When there is a planned event I will shoot perhaps a hundred or more—gotta love digital cameras, and I download them right away. I’ll click my way through them, delete the total duds and him-and-haw over which ones I’m going to share. Whether it is for my website, Facebook, or perhaps to a few friend and family, I’m anxious to get them out there.

But in-between those specific events, it’s not uncommon for me to snap a picture here, a picture there, and not download them right away. I know they will be waiting for me when the time comes to do something with them. Perhaps they are the before shots of a project, or the final result months later. I might be working on a new story and the pictures I’ve taken so far will be a part of that. And then there are the ones, where for just a moment it unfolds before me. Those ones that after the fact I’m glad I don’t have to say, “Dang, I wish I had taken a picture of that.”
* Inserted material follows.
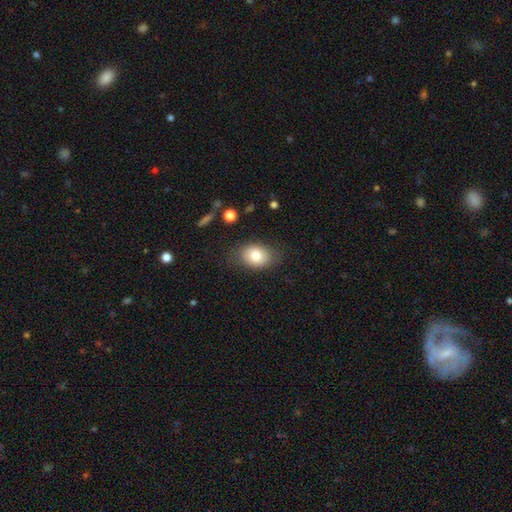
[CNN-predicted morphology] A smooth galaxy with no disk features (78%) that is in between round and cigar-shaped (69%). Merging: none (77%).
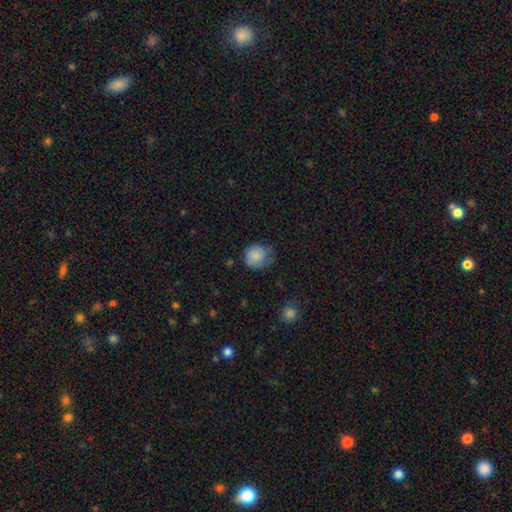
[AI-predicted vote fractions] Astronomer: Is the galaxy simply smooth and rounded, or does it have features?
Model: smooth — 82%.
In the last couple of days I’ve had reason to take pictures of three very separate, unique, situations that all start with the letter B—Bees, Blocks, and Baby.

Bees!
This one falls in the category of support material for a new story. On the Island of Roatan, bees do their part to keep our jungle paradise looking like, well, paradise.

You know, they go around pollinating the flowers—don’t you love it when I wow you with my technical descriptions?

On occasion the bees get a little confused and set up camp in people’s houses. I totally understand those people not wanting to share their homes with bees, but at the same time, killing the bees is not a good thing to do. Fortunately we have Brion James, world class musician, and bee whisperer, who will come in and somehow convince those bees out of your house, taking them to a new location, where they can keep doing what bees do best.

The call went out for Brion to work his magic with some bees at Sundancer. I grabbed my camera and headed toward the cabana in question. As it turned out the bees had started a new hive in a tree knot, not in a cabana.

Brion explained that was a perfect location for them and they should be left alone. So for now, I just took some pictures of the honeycomb peaking out of the tree.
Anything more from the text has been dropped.